(Excerpt Opens)
The Village of Ali Ghider was chosen as a field camp for the project. A big workshop and store for agricultural machinery and farm equipment was built, with four leading Italian directors in charge of its administration and field engineering; all living there. A very strange system for using the land and supervising the plantation was running, by the so-called blatas (a blata is Eritrean/Ethiopian aristocratic title equivalent to counselor). These blatas were brought to the area with their family ties and kin from places as far as Keren in central Eritrea. Blata Yassin, Blata Geme Almaday, Blata Jabir, Blata Melakin and Haj Gladios were the prominent blatas. Hedareb (mainly Bet-Juk, Beni Amr, Maria and Sebdarat) tribes and 1500 ex-fighters and their families farm cotton, sesame and sorghum in Ali Ghider.

American Peace Corps in the 1960s had contributed to the education field in Tessenei by sending volunteer teachers. There was also an American evangelical medical clinic in the Centre of the city.
(Excerpt Closes)
(Records provided Opens)
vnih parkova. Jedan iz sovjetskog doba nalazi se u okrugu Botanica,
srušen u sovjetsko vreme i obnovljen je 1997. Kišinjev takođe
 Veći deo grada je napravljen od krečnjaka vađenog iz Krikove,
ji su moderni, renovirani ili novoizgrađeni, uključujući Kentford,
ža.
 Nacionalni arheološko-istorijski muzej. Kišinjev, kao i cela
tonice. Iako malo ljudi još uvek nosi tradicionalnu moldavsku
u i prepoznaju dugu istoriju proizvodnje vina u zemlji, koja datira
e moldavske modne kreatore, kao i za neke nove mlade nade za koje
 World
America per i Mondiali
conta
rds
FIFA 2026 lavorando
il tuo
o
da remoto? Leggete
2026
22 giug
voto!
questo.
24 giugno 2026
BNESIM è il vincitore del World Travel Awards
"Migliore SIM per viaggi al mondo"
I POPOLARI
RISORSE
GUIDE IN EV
(Records provided Closes)
(Records provided Opens)
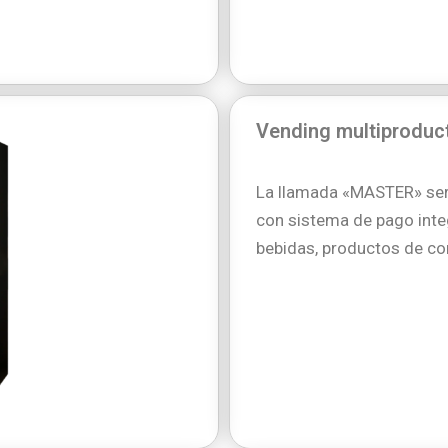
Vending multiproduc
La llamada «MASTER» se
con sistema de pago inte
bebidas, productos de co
(Records provided Closes)
(Records provided Opens)
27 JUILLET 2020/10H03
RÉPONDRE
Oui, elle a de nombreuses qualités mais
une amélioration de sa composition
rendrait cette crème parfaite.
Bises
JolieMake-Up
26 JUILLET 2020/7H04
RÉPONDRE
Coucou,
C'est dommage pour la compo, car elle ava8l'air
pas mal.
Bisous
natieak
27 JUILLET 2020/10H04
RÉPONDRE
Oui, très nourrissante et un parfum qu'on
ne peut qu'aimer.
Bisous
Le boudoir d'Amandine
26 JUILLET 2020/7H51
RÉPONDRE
(Records provided Closes)
**Directions for this task**
Please answer these questions from the excerpt on Ali Ghider and Tessenei:
(a) How many Italian directors were in charge of the workshop and store at Ali Ghider?
(b) Which three crops are farmed in Ali Ghider?
(c) What did the American Peace Corps send to Tessenei in the 1960s?

**Answer space**
(a) Four.
(b) Cotton, sesame and sorghum.
(c) Volunteer teachers.